*** Opening of TEXT BLOCK ***
I started my project to say that we are still here, creating, dreaming and insisting that our culture lives on نبدع، نحلم، ونُصرّ على أن لا يُمحى أثرنا

Impact
At Folklore's first SafeGrow bazaar, Ola has doubled her following, gained new clients, and rediscovered her purpose as both an artist and an entrepreneur.

Before the war, Ola built a life through law. With a Master’s in International Law and years working on women’s rights cases, she believed in justice – until, as she says now with quiet irony, “I learned it’s all a lie.” When her family’s 24-unit apartment building and three homes in northern Gaza were destroyed, she and her family (14 in all) had to spend over $100,000 in border fees to reach safety in Cairo.
*** Close of TEXT BLOCK ***
*** Opening of INFORMATION SUPPLIED ***
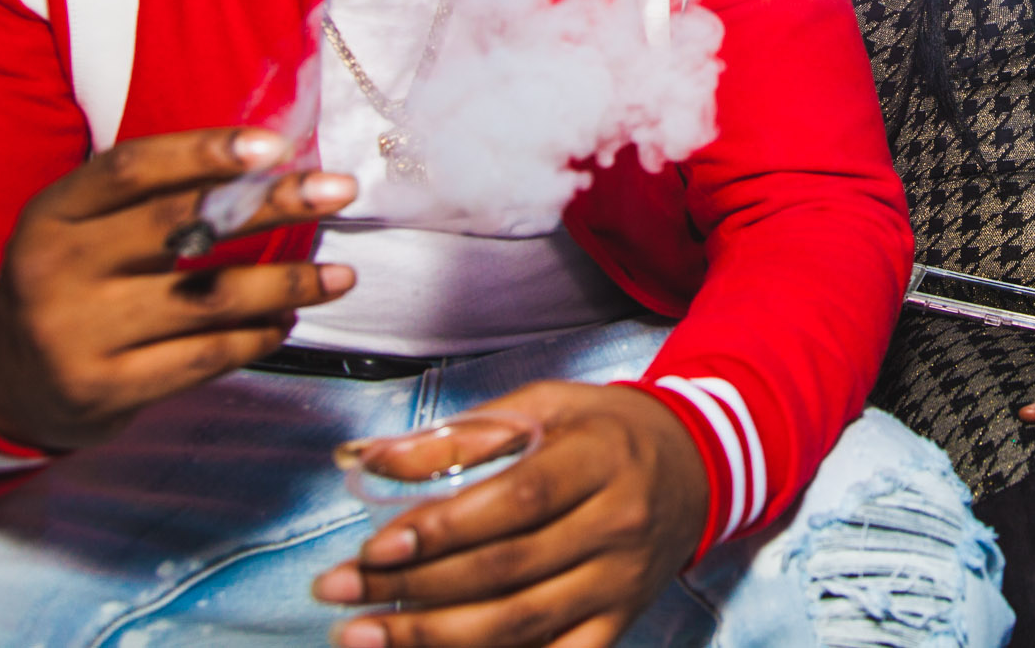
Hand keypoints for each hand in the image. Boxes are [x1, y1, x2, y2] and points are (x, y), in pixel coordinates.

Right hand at [0, 127, 357, 451]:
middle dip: (273, 205)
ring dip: (288, 283)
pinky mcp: (104, 389)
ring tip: (340, 275)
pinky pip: (205, 357)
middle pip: (182, 227)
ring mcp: (78, 334)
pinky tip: (287, 320)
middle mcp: (58, 270)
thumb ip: (157, 199)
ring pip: (208, 298)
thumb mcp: (87, 228)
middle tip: (340, 192)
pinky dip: (258, 336)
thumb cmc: (77, 281)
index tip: (276, 144)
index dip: (204, 151)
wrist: (10, 379)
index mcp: (54, 213)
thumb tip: (273, 166)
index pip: (132, 169)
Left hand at [314, 382, 708, 647]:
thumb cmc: (605, 431)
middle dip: (413, 587)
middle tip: (339, 592)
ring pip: (522, 624)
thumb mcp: (545, 408)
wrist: (695, 468)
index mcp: (601, 458)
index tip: (376, 545)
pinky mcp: (620, 620)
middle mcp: (617, 524)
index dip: (446, 528)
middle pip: (509, 569)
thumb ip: (460, 435)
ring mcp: (621, 581)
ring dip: (433, 638)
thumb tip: (366, 459)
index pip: (520, 500)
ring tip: (362, 636)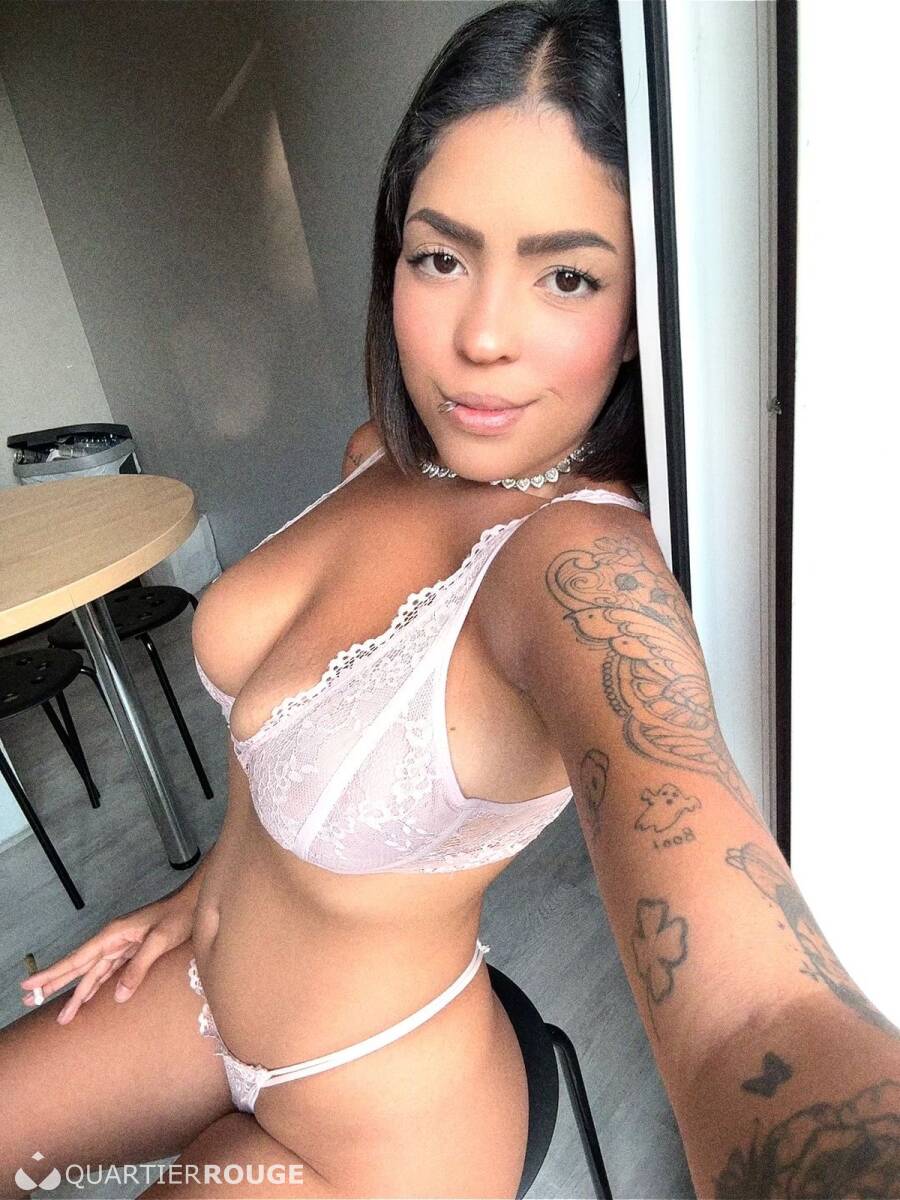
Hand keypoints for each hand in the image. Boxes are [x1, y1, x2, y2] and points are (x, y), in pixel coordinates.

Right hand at [19, 891, 195, 1024]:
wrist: (196, 903)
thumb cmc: (179, 917)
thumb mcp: (159, 942)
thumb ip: (138, 968)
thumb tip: (118, 996)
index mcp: (114, 935)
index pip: (77, 959)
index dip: (53, 973)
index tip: (29, 985)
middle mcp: (113, 941)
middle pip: (79, 967)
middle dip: (55, 984)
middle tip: (30, 1000)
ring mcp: (123, 946)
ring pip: (93, 973)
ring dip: (77, 992)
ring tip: (62, 1013)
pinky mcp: (133, 952)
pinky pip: (109, 972)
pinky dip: (96, 986)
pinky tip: (88, 997)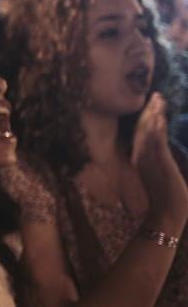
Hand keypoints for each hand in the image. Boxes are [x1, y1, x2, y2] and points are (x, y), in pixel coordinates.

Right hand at [133, 93, 187, 226]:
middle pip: (143, 128)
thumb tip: (166, 153)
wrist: (166, 215)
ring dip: (154, 114)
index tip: (153, 103)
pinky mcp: (159, 162)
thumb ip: (162, 163)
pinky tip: (160, 117)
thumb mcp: (162, 177)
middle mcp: (141, 156)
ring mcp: (149, 159)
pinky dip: (157, 127)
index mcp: (141, 159)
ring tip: (159, 100)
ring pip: (149, 131)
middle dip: (150, 110)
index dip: (147, 117)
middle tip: (156, 94)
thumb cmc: (167, 200)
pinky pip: (156, 140)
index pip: (142, 133)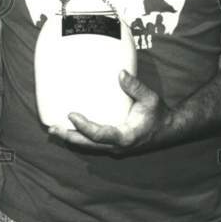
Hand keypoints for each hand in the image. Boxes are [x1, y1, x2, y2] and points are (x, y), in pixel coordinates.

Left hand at [48, 71, 168, 153]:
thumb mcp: (150, 99)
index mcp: (126, 136)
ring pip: (88, 146)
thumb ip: (135, 87)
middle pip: (88, 144)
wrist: (168, 130)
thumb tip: (120, 73)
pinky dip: (80, 137)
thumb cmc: (158, 114)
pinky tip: (68, 129)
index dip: (84, 127)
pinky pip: (93, 143)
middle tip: (52, 127)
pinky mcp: (112, 145)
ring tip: (54, 129)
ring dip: (71, 138)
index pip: (100, 135)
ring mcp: (114, 148)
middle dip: (69, 136)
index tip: (71, 115)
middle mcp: (117, 146)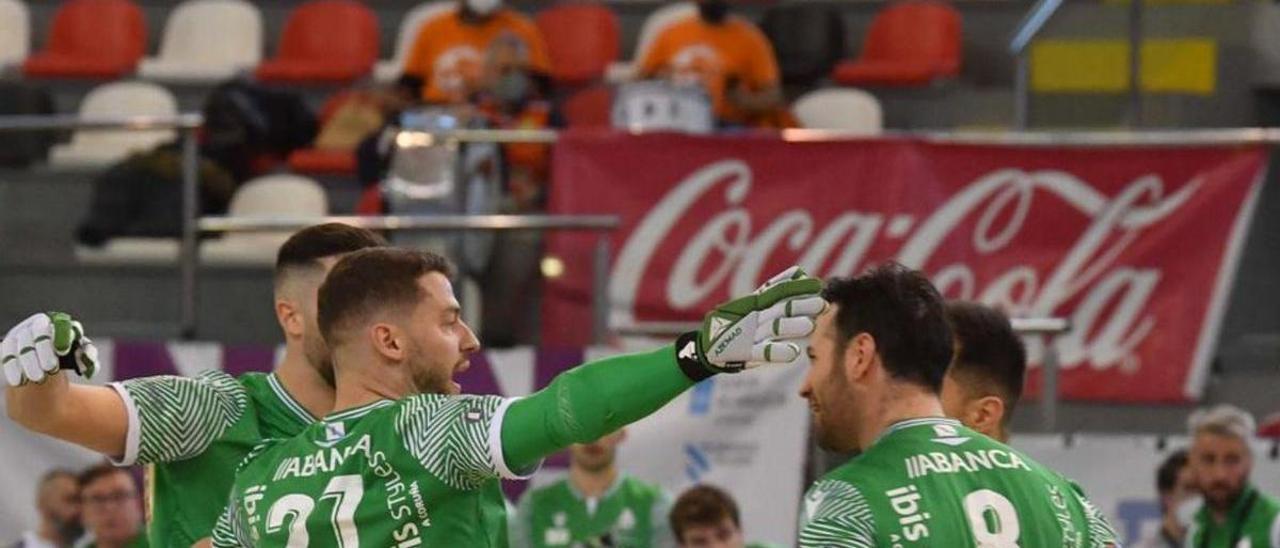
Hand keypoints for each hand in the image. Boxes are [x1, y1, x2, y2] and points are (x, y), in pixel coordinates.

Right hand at [2, 312, 98, 385]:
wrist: (44, 363)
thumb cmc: (67, 357)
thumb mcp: (79, 356)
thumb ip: (88, 357)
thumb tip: (87, 361)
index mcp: (58, 322)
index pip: (59, 324)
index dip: (61, 335)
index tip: (64, 351)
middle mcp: (37, 324)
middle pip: (39, 332)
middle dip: (44, 350)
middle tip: (51, 368)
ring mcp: (21, 334)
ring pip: (22, 345)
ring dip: (30, 362)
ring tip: (38, 378)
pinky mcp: (7, 346)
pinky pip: (7, 355)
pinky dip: (13, 369)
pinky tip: (19, 381)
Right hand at [677, 267, 825, 378]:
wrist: (705, 350)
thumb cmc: (733, 325)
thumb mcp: (752, 305)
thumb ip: (773, 289)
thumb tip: (799, 271)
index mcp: (754, 303)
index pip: (778, 292)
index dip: (797, 287)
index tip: (817, 283)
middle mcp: (752, 317)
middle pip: (779, 308)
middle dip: (800, 306)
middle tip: (822, 303)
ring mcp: (748, 334)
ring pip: (773, 328)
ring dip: (791, 326)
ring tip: (810, 326)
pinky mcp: (744, 353)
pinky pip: (762, 353)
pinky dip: (777, 353)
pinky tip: (793, 353)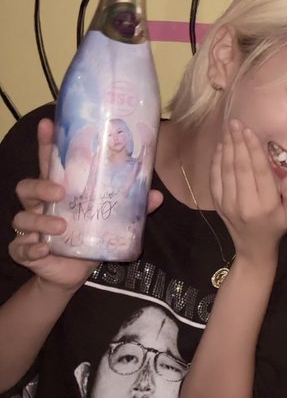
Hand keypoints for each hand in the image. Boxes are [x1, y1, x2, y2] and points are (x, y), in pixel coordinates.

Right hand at [9, 118, 161, 289]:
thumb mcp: (111, 222)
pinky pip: (20, 248)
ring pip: (22, 216)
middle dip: (40, 185)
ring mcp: (30, 228)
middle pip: (26, 186)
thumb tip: (155, 195)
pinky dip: (30, 248)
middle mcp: (40, 206)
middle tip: (60, 191)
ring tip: (61, 226)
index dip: (46, 143)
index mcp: (58, 192)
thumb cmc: (88, 238)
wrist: (72, 273)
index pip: (48, 163)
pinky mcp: (26, 251)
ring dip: (40, 220)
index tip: (48, 123)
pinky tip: (43, 249)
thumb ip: (131, 208)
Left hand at [211, 120, 286, 264]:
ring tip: (229, 129)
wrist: (253, 247)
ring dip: (227, 147)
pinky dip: (217, 160)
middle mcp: (245, 203)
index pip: (259, 172)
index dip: (253, 150)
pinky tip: (221, 146)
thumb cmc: (278, 226)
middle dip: (237, 142)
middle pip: (240, 167)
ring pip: (226, 170)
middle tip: (236, 122)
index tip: (250, 131)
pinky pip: (215, 178)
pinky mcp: (218, 203)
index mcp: (266, 205)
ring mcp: (228, 204)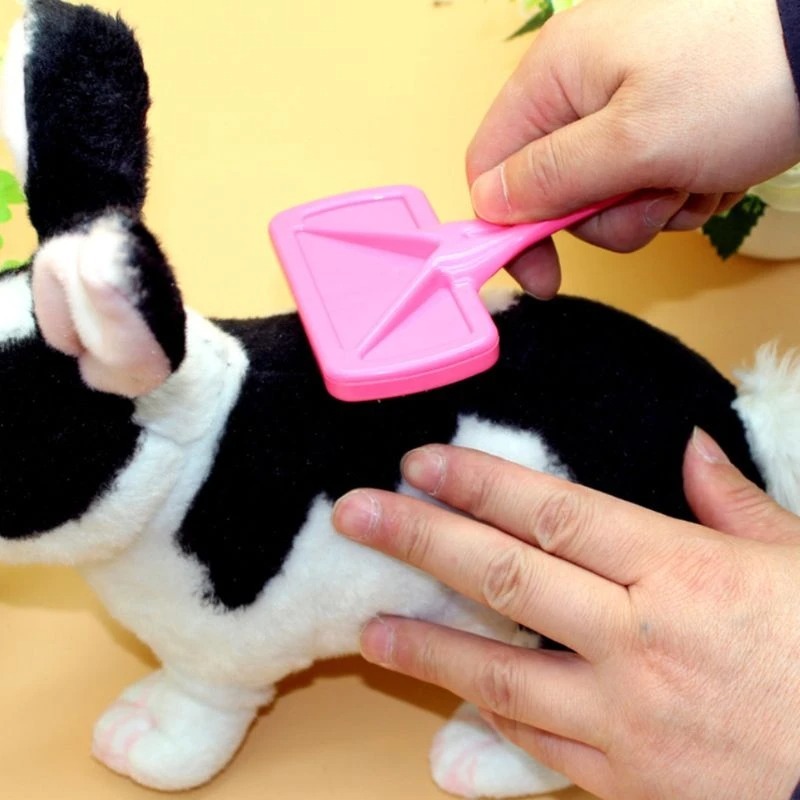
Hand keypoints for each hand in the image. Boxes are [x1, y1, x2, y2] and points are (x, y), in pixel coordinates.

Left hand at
*** Close of INFORMATION SUPPLIED ***
Continue the text about Ola from its last sentence. These items have no connection to the text about Ola.

WRITTEN ANSWER>
Unable to practice law in Cairo as a displaced person, Ola turned to what her hands could still do: Tatreez, the centuries-old Palestinian art of storytelling through stitch. Passed from mother to daughter, Tatreez is both living art and inheritance – a matrilineal language through which Palestinian women have preserved their identity and collective memory for generations. Each design reflects the maker’s origins, community, and experience, carrying forward a lineage of artistry and indigenous resistance.

In Cairo, Ola began gathering women like herself – each rebuilding from the ground up – into a small collective. Together, they sew to sustain their families, to remember home, and to keep this cultural language alive. Through Folklore, Ola reimagines traditional Tatreez for modern life. With SafeGrow’s support, she expanded her materials, refined her products, and reached new markets.